> [Passage to read]:
>>>

When Bill Gates testified before Congress about raising the H-1B visa limits, I emailed him my husband's 4 page resume and 7.5 years of correspondence with Carl Levin, Elizabeth Dole, Elaine Chao. I stated that my 7.5 years of correspondence was what he was up against when he visits Congress. Obviously I didn't get a reply from Mr. Gates. If you look, you can see the powers that be at Google also trying to raise the cap on H-1B visas. What they're looking for is paying the lowest wages possible.

I am a registered Republican, but I sure as heck did not vote for George W Bush; I knew there was no way to Bush Tax Cuts could keep up with the labor pools available in India and China. I thank God, with more fervor than any evangelical or Christian Conservative will ever know that I didn't vote for Bush. I can sorta site back and laugh, and watch the Republican noise machine at work.

<<<

> [Task prompt]: Carry the H-1B visa commentary forward, picking up right after its last sentence.

> [Information shown]:
>>>

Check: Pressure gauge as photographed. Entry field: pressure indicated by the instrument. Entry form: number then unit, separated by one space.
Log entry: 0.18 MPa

<<<
>>>

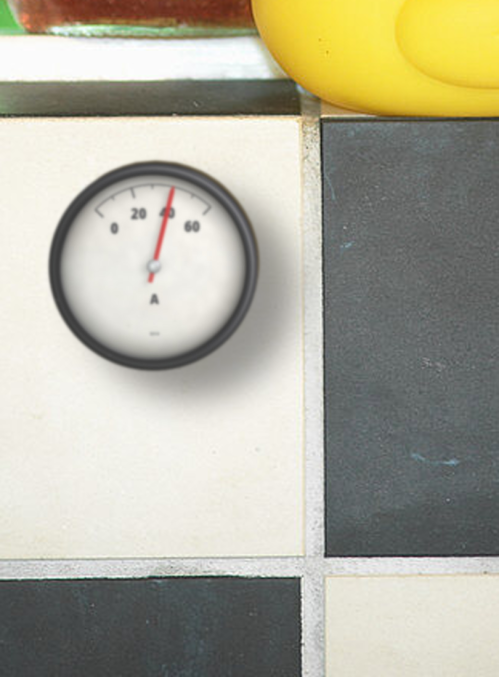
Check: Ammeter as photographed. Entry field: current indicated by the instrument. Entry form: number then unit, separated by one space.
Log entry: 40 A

<<<

> [Result of the task]:
My family has a long history of the IT industry (Lou Gerstner, former IBM Chair, Andy Grove, CEO, Intel) laying people off to please Wall Street, especially at Christmas time, to improve 4th quarter results. So when people on Wall Street lose their jobs, I don't have much sympathy. I do want CEOs firmly under the eye of Congress and the IRS. If Obama gets elected and repeals the Bush tax cuts, IT CEOs especially should be forking over more dough to the IRS, if only to help buy foodstamps. Then we'll see about everyone retraining in health sciences.

I have written, voted against the Republicans, read and used my brain. I did retrain in health sciences, and can continue if I need to become a registered nurse. I'm sure as heck not going to pay usury interest rates on credit card debt. Let the banks collapse. Let the people who work at the banks find real jobs, in health sciences, of course. What other kind of protest or action is there to take?

Anonymous said...

For a long time now credit card ops accounted for about 50% (no one but the Banks know for sure - they do not break it out of the aggregate numbers they report) of any given Bank's profits.
It really is no wonder that they needed that new Bankruptcy Law, and no wonder credit card interest charges stay stratospheric.
Credit card issuance seems like a new-fashioned way to print "Bank Notes", like Banks used to print their own currency.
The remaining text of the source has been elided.